Das Mädchen an der Kaufhausmauer, nennen wir es Maja, hat bereits Übung im Weglaufen: zuerst von der Familie, jetzt aus dem Heim. Der Vater ist tot, mit der Mutter hat sie »immer wieder Stress«. Sie schiebt das Kinn vor: »Wenn ich jetzt wiederkomm, krieg ich Ausgangssperre, nee, keine Lust.« Streetworkerin Zahidi, eine 31-Jährige mit blondem Kurzhaarschnitt und schwarzem Rock, kramt in ihrer Tasche nach den Visitenkarten, die sie bei ihren täglichen Runden durch die Innenstadt immer dabeihat. »Wenn du es dir doch noch überlegen solltest, dann komm zu uns ins Büro«, sagt sie. »Wir finden eine Lösung für dich.«

So arbeitet Off Road Kids. »Wir wollen nicht, dass die Kinder es sich auf der Straße gemütlich machen«, erklärt Gründer Markus Seidel. Das heißt: Die Stiftung verteilt weder Essen noch saubere Spritzen. Stattdessen haben seine Mitarbeiter Zeit, das Vertrauen der Kinder zu gewinnen und sie zu überreden, das Straßenleben aufzugeben, indem sie ihnen ihre Perspektiven aufzeigen. Sie begleiten sie auf die Ämter und vermitteln Schulplätze und Weiterbildungsangebote. Sie helfen bei der Suche nach betreutem Wohnen oder einem Heimplatz. Und wo es möglich ist, führen sie die Kinder zu ihren Familien zurück.

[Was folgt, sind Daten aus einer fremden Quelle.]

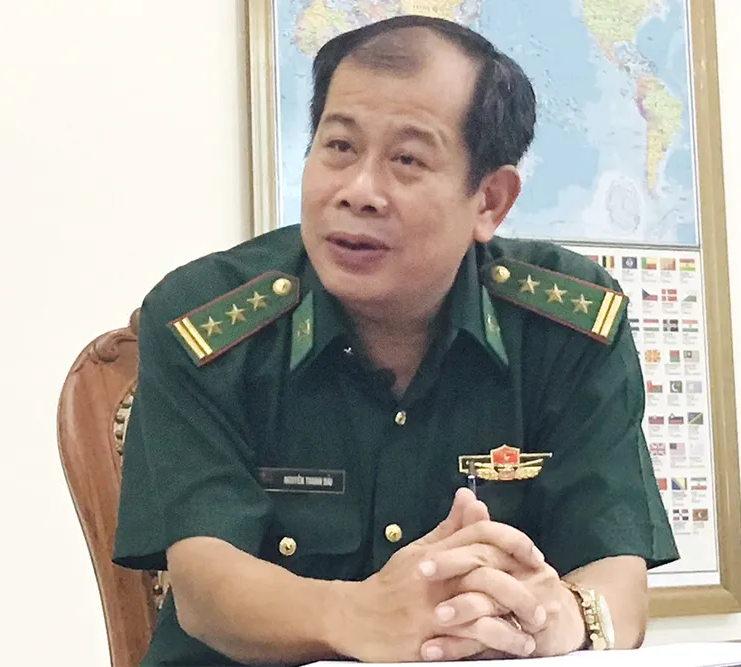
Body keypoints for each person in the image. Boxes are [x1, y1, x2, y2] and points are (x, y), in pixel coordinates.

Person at [113, 14, 678, 667]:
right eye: (339, 147)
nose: (358, 192)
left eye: (407, 160)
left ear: (490, 200)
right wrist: (362, 615)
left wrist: (555, 620)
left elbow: (617, 575)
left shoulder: (566, 327)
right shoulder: (204, 322)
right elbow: (205, 585)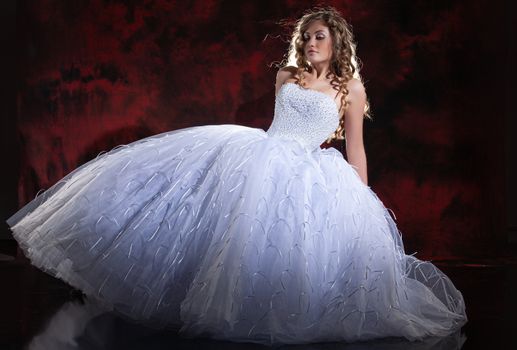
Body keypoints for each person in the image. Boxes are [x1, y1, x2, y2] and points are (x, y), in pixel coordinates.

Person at [7, 6, 466, 346]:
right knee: (226, 231)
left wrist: (361, 204)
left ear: (337, 42)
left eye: (319, 36)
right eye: (306, 36)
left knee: (291, 250)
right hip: (262, 156)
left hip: (313, 170)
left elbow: (356, 151)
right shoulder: (287, 75)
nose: (309, 43)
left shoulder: (352, 90)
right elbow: (281, 126)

Die Stiftung kennt keine Grenzen, weder bei der Betreuungsdauer noch, was das Alter angeht. Zwar ist das erklärte Ziel, die Kinder abzufangen, bevor sie sich auf der Straße eingerichtet haben. Wo das aber nicht klappt, halten die Streetworker oft über Jahre hinweg den Kontakt und lassen auch nicht locker, wenn ein Kind volljährig wird. Off Road Kids hat Standorte in Köln, Berlin, Hamburg und Dortmund. Die Streetworker notieren sich jeden Abend die Kinder, die sie auf der Straße getroffen haben; mindestens einmal wöchentlich tauschen sich die Kollegen deutschlandweit aus, ob ein Kind, das gerade die eine Stadt verlassen hat, in der anderen aufgetaucht ist.

Nach Maja wird inzwischen polizeilich gefahndet. Zahidi kann dem Polizisten, der vorn an der Kreuzung patrouilliert, allerdings keinen Tipp geben: »Der bringt sie zurück ins Heim; nach einer Woche läuft sie wieder davon. Die Anzeige fällt auf uns zurück, und wir haben Majas Vertrauen verloren. Dann lässt sie keinen mehr an sich ran – und ist immer noch auf der Straße. Wir müssen sie dazu bringen, dass sie sich selbst entscheidet, ihr Leben in den Griff zu bekommen. Nur dann hat sie eine Chance.« Eine Gratwanderung, die auch den Streetworkern Bauchschmerzen bereitet. Zu gut kennen sie die Gefahren der Straße. In Majas Nähe lungert bereits Melchior herum, ein 30-jähriger Obdachloser mit Lederjacke und fiesem Grinsen, der dafür bekannt ist, junge Mädchen in der Szene unter seine Fittiche zu nehmen – für entsprechende Gegenleistung. Missbrauch könnte man das nennen, aber das sieht Maja wohl nicht so. Für jemanden, der wenig Zuneigung in seinem Leben bekommen hat, ist das Freundschaft.